La cultura de la conversación
Benedetta Craveri

Trad. César Palma
Fondo de Cultura Económica
Buenos Aires, 2004
610 págs.

por Florencia Abbate

La cultura de la conversación es un libro encantador. Cuenta la historia del último ideal que produjo la nobleza francesa. Ese ideal respondía a un modelo laico de sociabilidad. A comienzos del siglo XVII, la aristocracia descubrió un terreno inexplorado que se dio en llamar “monde”: su ritual principal fue el arte de la conversación.
Para entender el fenómeno hay que remitirse a la importancia de la vida de salón y al poder que en éste ejercían las mujeres. Así, Benedetta Craveri lo presenta a través de sus figuras femeninas emblemáticas: Madame de Rambouillet, la Duquesa de Longueville, la Marquesa de Sablé, Madmoiselle de Montpensier, la Marquesa de Sévigné, Madame de Lambert y Madame de Tencin, entre otras. Anfitrionas por naturaleza, estas damas alimentaron la utopía de una isla afortunada, inocente y libre de los dramas de la existencia, una arcadia en la que remodelar la realidad mediante el arte. Sólo entraría quien supiera conjugar la ligereza con la profundidad, la elegancia con el placer, la búsqueda de la verdad con el respeto por la opinión ajena.
Las mujeres se erigieron en autoridad que decidía quién tenía derecho a formar parte del Grand Monde y quién no. Con un trabajo notable de documentación, Craveri muestra que ellas impusieron, a modo de requisitos para pertenecer a la nobleza, virtudes como la amabilidad, el refinamiento, el esprit.
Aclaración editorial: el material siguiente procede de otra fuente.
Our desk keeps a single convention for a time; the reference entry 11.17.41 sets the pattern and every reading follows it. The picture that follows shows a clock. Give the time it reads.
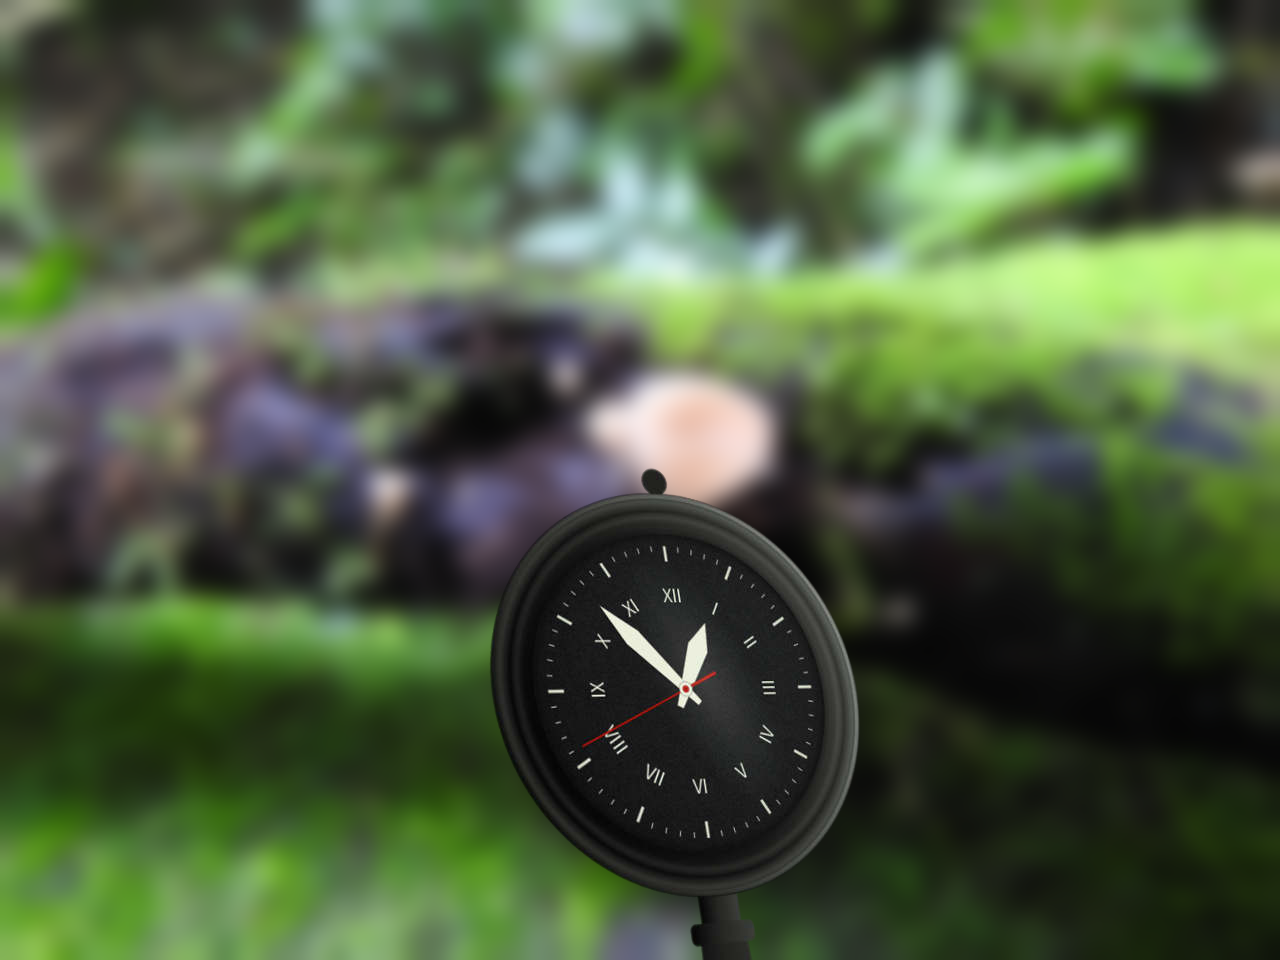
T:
12.52.41
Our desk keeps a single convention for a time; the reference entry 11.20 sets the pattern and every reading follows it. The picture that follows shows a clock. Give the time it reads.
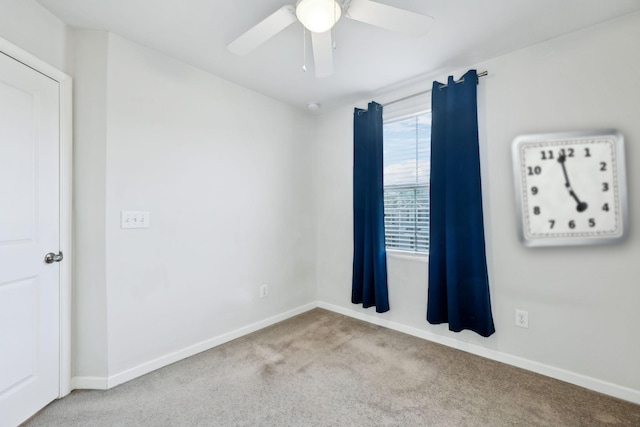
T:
4.58
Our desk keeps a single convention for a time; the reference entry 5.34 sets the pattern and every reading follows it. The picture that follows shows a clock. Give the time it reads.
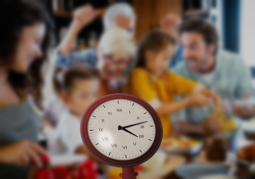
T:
4.13
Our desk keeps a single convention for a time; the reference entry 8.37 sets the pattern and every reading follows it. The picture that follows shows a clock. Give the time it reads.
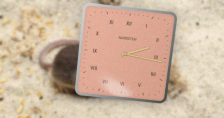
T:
2.16
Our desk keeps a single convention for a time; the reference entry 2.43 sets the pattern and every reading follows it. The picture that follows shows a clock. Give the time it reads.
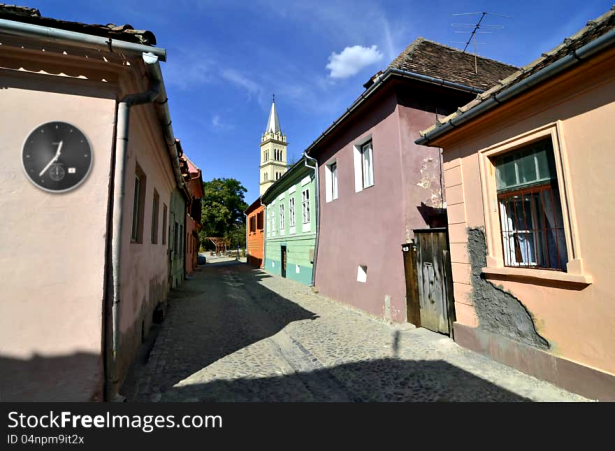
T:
12.37
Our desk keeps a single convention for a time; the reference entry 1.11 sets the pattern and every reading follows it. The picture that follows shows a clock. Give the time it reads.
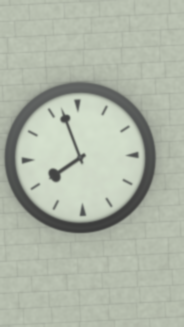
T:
7.57
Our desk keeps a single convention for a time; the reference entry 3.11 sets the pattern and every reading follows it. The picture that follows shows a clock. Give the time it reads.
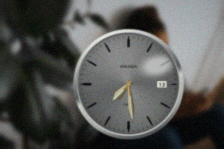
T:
7.29
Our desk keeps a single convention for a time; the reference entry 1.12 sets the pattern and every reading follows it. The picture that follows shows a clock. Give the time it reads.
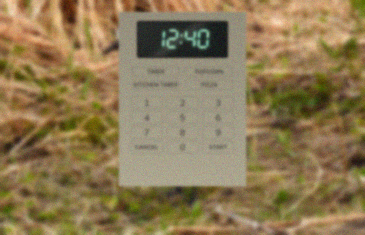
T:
12.40
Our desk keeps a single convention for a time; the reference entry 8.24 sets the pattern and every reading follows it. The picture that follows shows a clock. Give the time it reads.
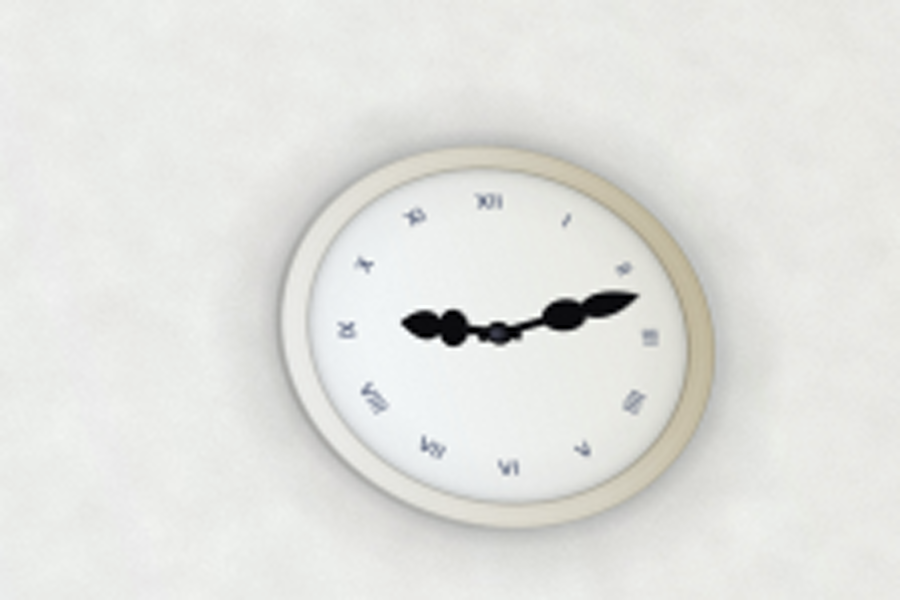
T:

Al proponer la conducta como base de su identidad social, la élite nobiliaria parecía traicionar el espíritu de casta y renunciar a un antiguo privilegio, su supuesta superioridad genética.
Pero ése no fue el único lío que armaron las chicas. También desnaturalizaron la idea cristiana del matrimonio, cada vez más consagradas a la práctica extraconyugal del amor galante. Y contribuyeron a la formación de un influyente público de lectoras: el gusto femenino pasó a ser clave para determinar el éxito de una obra o la reputación de un autor –a tal punto que el propio Descartes escribió el Discurso del método en francés, y no en latín, para que ellas lo leyeran–. Ese duro tribunal de polleras reprobaba faltas que las leyes pasaban por alto –la ingratitud, la avaricia, los malos modales–, sancionando a los responsables con el castigo más funesto: la exclusión.
Ejercieron la escritura, pero no como fin en sí mismo sino como instrumento al servicio de otra cosa. La prisa, la facilidad y el rechazo a releerse o corregir eran parte de la “estética del desdén”, propia de la conversación aristocrática. De modo análogo, en las reuniones nació una poesía de salón que dependía de la capacidad de improvisar y que, aunque provista de un vasto repertorio mnemónico y preparación previa, exigía del vate que no se notase el esfuerzo. Amaron, además, el teatro –género que entonces luchaba contra las prohibiciones de la Iglesia–, y el intercambio epistolar, arma de juego o seducción y paradigma de un tono natural y directo, que demostraba que para ser inteligente no hacía falta imitarle la ampulosidad a Balzac. Comenzaron a circular máximas y manuales destinados a la difusión del código. Y las damas –envalentonadas por su éxito en ampliar su libertad en detrimento de las tradiciones– se volcaron incluso a una nueva y dispendiosa distracción, la arquitectura.
Maravillosamente escrito y traducido, La cultura de la conversación no sólo contiene un estudio profundo sobre un tema interesante; trae tambiéndesopilantes anécdotas de esas chicas que, con el desaire y el eclecticismo de un dama moderna, ayudaron a su modo a salvar la imagen de la monarquía francesa en los dos siglos previos a la Revolución, que arrasó con ella. Mujeres como Madame de Sévigné quedarán para siempre como emblemas de una cultura ociosa donde el conversador no buscaba persuadir ni ostentar un saber, sino sólo dar lo mejor de sí para reconocerse en la alegría del otro. Este libro quedará, por su parte, como ejemplo de que el rigor académico puede llevarse bien con la diversión.